Collected data entries:
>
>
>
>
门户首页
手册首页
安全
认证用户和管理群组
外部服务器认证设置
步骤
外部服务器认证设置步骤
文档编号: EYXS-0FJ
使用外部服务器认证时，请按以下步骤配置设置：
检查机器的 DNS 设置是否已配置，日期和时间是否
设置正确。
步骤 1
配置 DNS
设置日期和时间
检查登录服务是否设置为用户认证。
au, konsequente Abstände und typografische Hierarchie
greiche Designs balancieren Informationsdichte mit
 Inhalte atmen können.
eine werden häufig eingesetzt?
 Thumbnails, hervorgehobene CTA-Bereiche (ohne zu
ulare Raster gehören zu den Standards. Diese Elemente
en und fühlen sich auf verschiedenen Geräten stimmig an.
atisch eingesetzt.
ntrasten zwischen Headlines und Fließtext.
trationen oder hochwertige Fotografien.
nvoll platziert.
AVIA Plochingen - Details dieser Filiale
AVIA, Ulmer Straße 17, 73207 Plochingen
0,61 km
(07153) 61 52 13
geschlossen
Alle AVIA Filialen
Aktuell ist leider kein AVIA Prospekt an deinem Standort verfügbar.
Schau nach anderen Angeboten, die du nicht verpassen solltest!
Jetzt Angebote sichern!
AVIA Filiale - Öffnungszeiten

---

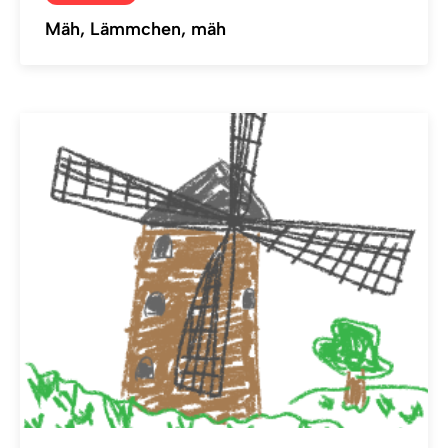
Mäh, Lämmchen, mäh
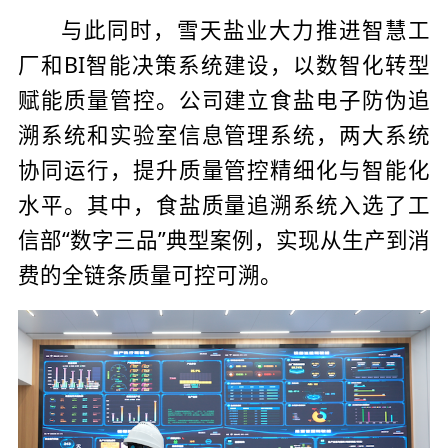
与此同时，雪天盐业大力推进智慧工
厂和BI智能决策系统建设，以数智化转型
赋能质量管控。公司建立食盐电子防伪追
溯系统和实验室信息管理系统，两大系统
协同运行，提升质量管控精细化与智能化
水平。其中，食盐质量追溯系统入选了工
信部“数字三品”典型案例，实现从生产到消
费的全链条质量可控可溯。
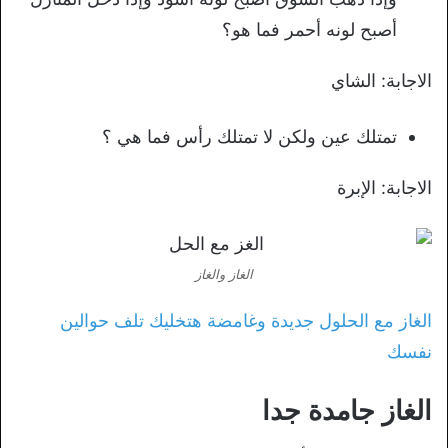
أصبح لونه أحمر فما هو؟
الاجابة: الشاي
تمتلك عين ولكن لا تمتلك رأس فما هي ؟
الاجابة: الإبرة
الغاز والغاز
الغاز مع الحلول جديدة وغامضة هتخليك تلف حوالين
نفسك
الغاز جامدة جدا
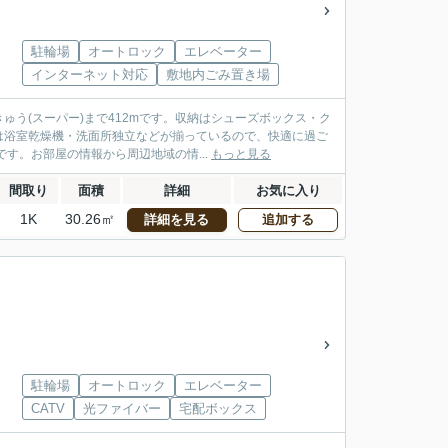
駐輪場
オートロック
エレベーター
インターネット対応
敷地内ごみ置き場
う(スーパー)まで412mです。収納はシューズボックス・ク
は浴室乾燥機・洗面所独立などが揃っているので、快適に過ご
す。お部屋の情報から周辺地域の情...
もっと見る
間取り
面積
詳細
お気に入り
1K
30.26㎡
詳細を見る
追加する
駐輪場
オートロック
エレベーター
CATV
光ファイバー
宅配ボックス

What to do -
Transcribe the lines above between the line holding "外部服务器认证设置步骤" and the line holding "AVIA Filiale - Öffnungszeiten", inclusive, exactly as they stand and with nothing added.

Written reply -
外部服务器认证设置步骤
文档编号: EYXS-0FJ
使用外部服务器认证时，请按以下步骤配置设置：
检查机器的 DNS 设置是否已配置，日期和时间是否
设置正确。
步骤 1
配置 DNS
设置日期和时间
检查登录服务是否设置为用户认证。
au, konsequente Abstände und typografische Hierarchie
greiche Designs balancieren Informationsdichte mit
 Inhalte atmen können.
eine werden häufig eingesetzt?
 Thumbnails, hervorgehobene CTA-Bereiche (ohne zu
ulare Raster gehören zu den Standards. Diese Elemente
en und fühlen sich auf verschiedenen Geräten stimmig an.
atisch eingesetzt.
ntrasten zwischen Headlines und Fließtext.
trationen oder hochwertige Fotografien.
nvoll platziert.
AVIA Plochingen - Details dieser Filiale
AVIA, Ulmer Straße 17, 73207 Plochingen
0,61 km
(07153) 61 52 13
geschlossen
Alle AVIA Filialen
Aktuell ist leider kein AVIA Prospekt an deinem Standort verfügbar.
Schau nach anderen Angeboten, die du nicht verpassen solltest!
Jetzt Angebote sichern!
AVIA Filiale - Öffnungszeiten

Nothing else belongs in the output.